EXERCISE DETAILS ▸ Retype the listing exactly, minus its pictures.

DATASET CONTENT ▸
= = =
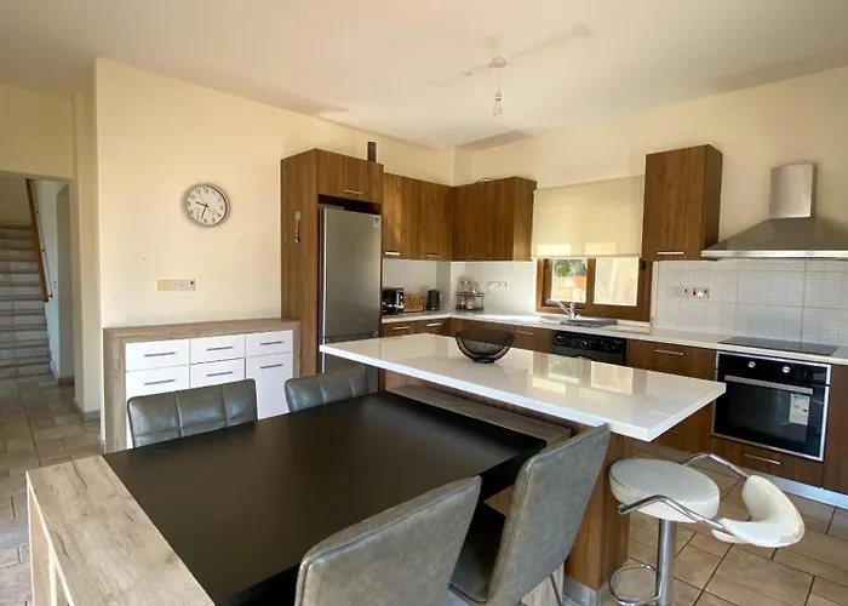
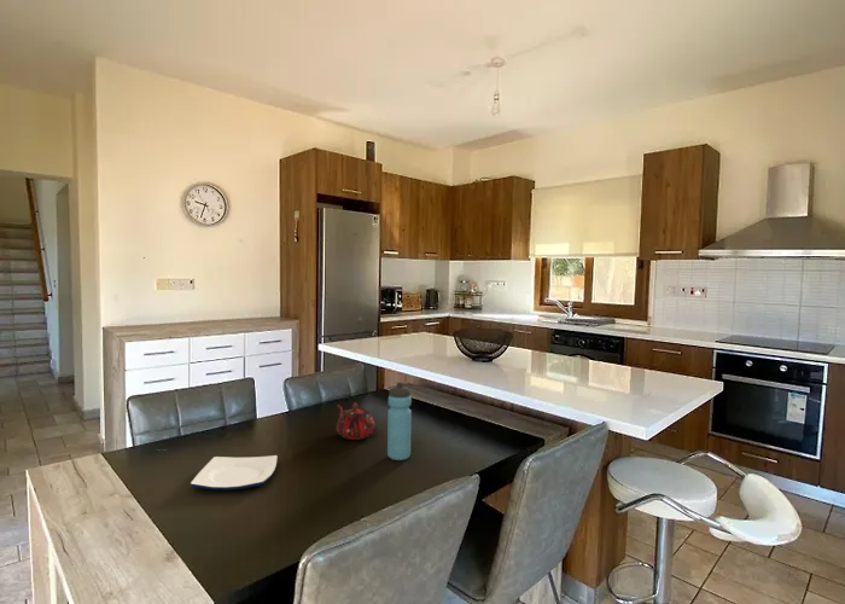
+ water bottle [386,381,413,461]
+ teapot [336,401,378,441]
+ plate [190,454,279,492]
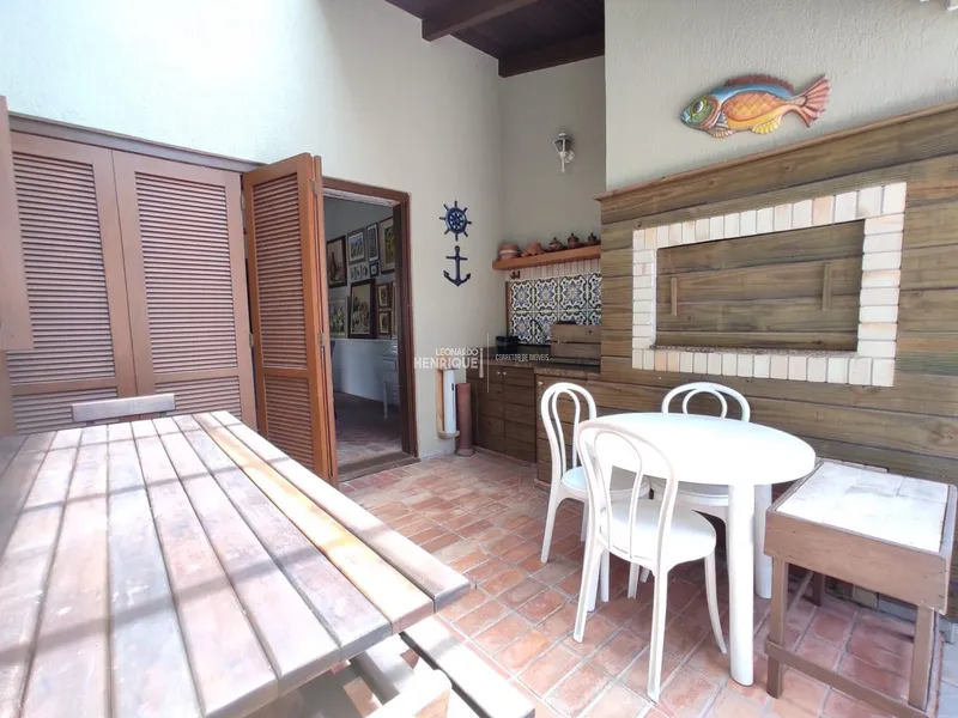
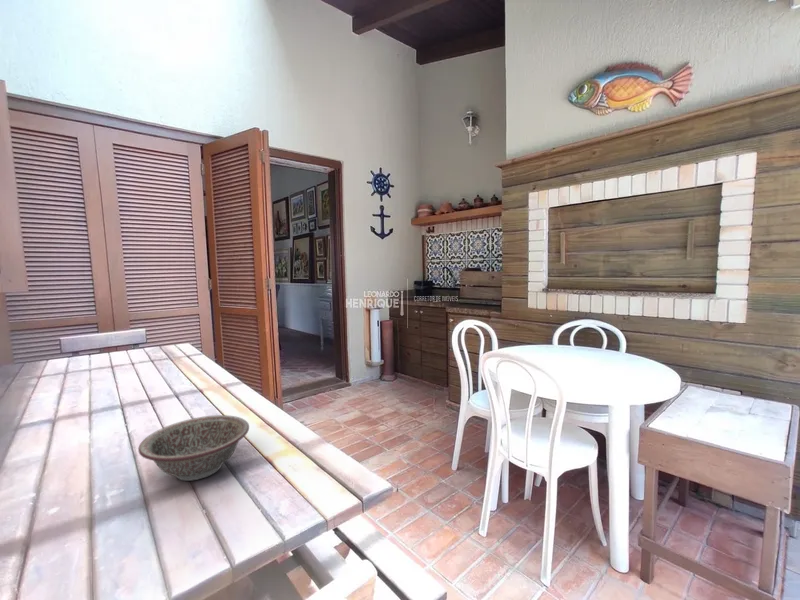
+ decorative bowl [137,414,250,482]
= = =
RESPONSE TO THIS TASK ▸
+ water bottle [386,381,413,461]
+ teapot [336,401,378,441]
+ plate [190,454,279,492]
+ decorative bowl [137,414,250,482]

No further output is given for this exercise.